Some thoughts on Bandcamp Friday
Bandcamp Friday is a thing that Bandcamp started in the midst of the 2020 pandemic, primarily to help out performing musicians who no longer had access to live performance venues due to the COVID lockdowns. It was a very nice gesture on their part, to help offset some of the suck of the world affecting musicians by waiving their cut of the purchase price.
As someone who wasn’t a performing musician at the time, I still benefitted from it, as it gave me an occasional tiny boost to my (already tiny) music income.
But at this point it’s an entrenched tradition and it’s actually causing more harm than good. It might be time for it to end, or at least be reconsidered.
Because of Bandcamp Friday, there are two unfortunate tendencies which end up amplifying one another:
- Many musicians are now withholding their releases until Bandcamp Friday so that they can get the biggest cut of their sales, meaning that all listeners are now overwhelmed with an absolute torrent of release and marketing notices on that one day, causing their music to be lost in the fray
- Many listeners are now withholding their purchases until Bandcamp Friday with the well-meaning intention of supporting the musicians as best they can
Both of these tendencies compound, badly. For example, a significant amount of Bandcamp attention ostensibly comes through the release-window charting. It should be a good thing for musicians to stagger their releases out so that they aren’t competing for visibility and purchases within their release window. At the same time, it’s better for charting purposes for listeners to buy an album when it first releases, rather than waiting up to two months for it to happen later.

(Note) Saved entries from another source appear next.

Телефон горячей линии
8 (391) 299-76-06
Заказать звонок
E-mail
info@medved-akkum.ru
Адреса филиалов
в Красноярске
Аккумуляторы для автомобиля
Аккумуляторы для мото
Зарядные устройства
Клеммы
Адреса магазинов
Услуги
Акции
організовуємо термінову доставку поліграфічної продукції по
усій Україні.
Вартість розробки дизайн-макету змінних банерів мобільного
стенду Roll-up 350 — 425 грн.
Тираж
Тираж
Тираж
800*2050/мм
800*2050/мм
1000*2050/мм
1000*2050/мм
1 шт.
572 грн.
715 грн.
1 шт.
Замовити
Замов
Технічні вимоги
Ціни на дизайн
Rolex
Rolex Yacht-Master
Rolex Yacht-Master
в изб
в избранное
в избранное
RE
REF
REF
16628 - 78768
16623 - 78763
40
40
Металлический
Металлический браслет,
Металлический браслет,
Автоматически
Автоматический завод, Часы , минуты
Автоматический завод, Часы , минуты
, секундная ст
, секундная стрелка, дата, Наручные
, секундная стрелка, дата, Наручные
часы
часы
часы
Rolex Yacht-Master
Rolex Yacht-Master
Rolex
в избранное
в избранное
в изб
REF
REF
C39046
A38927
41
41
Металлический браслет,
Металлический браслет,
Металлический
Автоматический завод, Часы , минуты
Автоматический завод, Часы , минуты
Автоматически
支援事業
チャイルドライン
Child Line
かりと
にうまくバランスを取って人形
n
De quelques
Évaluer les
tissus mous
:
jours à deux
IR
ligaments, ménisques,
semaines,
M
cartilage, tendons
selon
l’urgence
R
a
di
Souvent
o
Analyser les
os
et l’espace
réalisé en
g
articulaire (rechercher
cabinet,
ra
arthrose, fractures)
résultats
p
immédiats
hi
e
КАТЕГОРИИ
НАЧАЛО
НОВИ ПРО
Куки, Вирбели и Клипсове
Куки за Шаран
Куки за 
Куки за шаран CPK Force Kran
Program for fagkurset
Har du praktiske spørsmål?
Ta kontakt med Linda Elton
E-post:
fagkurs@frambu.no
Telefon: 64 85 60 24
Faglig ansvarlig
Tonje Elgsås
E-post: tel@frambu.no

This has also likely had a much more profound impact on Bandcamp’s bottom line than expected. Bandcamp hasn’t been public about how much the impact has been, but there’s been a couple of hints about this; for example, a couple of times they’ve ended up in sponsorship arrangements with other companies (such as one with Roland), presumably to help defray their own losses on those days. It did not do anyone any favors.
But they’ve also gotten stuck; on months where they don’t do a Bandcamp Friday, people complain!
Bandcamp has their own share of expenses in running the company, so obviously they can’t just remove their cut permanently. But they’ve effectively ended up in a situation where they’re constantly having to compete with themselves; there’s roughly one day out of sixty when they make no money, but those days also have an outsized influence. If they’re able to afford that, perhaps they could reevaluate what their normal sales cut is and just do a permanent reduction all around.
Mirlo allows musicians to select how much of a cut Mirlo gets, and they suggest 7% as the amount that covers Mirlo’s expenses at a break-even level. Bandcamp’s cut is currently 15% for “long-tail” artists and 10% for artists who generate at least $5000 per year. There are a lot of factors that would go either way in terms of Bandcamp’s actual costs compared to Mirlo’s, but perhaps Bandcamp could change their cut permanently to be 10% for long-tail and 7% after the $5000 threshold.
My own sales over the past year have broken down as follows:
- Total gross revenue, whole year: $942.57
- Total gross revenue on Bandcamp Friday: $754.64
- Bandcamp’s total collected share: $63.32 (6.7%)
- Payment processor fees: $41.15
- Sales tax: $58.07
- My net revenue: $777.03
If they’d change their fee structure instead of having these periodic loss-leading sales events, then assuming the same number of sales for me throughout the year it would have been more like:
- Total gross revenue, whole year: $942.57
- Bandcamp’s total collected share: $94.26 (10%)
- Payment processor fees: $41.15
- Sales tax: $58.07
- My net revenue: $749.09
I’d have only made a little bit less, but Bandcamp would have made a bit more, but also, that’s only assuming the same number of sales happened. If it weren’t for the dynamics of Bandcamp Friday, it’s quite possible that I’d have made more sales overall, and in particular since more sales would have come during the release window of my albums, it could have led to charting and the increased promotion that came as a result of it. I have absolutely no idea how to reasonably estimate that, but assuming I made even 15% more in sales as a result of the changed dynamic ($1084), then at a 10% cut it would look something like:
- Gross revenue: $1084
- Bandcamp split: $108.40 (10%)
- Payment processor fees: $47.32
- Sales tax: $66.78
- Net revenue: $861.50
This would have benefitted both me and Bandcamp. And heck, even if Bandcamp were to keep their 15% cut I’d still be better off:
- Gross revenue: $1084
- Bandcamp split: $162.60 (15%)
- Payment processor fees: $47.32
- Sales tax: $66.78
- Net revenue: $807.30
As things currently stand, though, we have more and more musicians fighting for an even smaller slice of the pie, and listeners are getting annoyed.
At this point Bandcamp Friday isn’t really helping anyone and it is probably long past time that it came to an end.
Bandcamp have already committed to a few more Bandcamp Fridays this year but I honestly hope that they do not continue it into 2026. It’s doing more harm than good.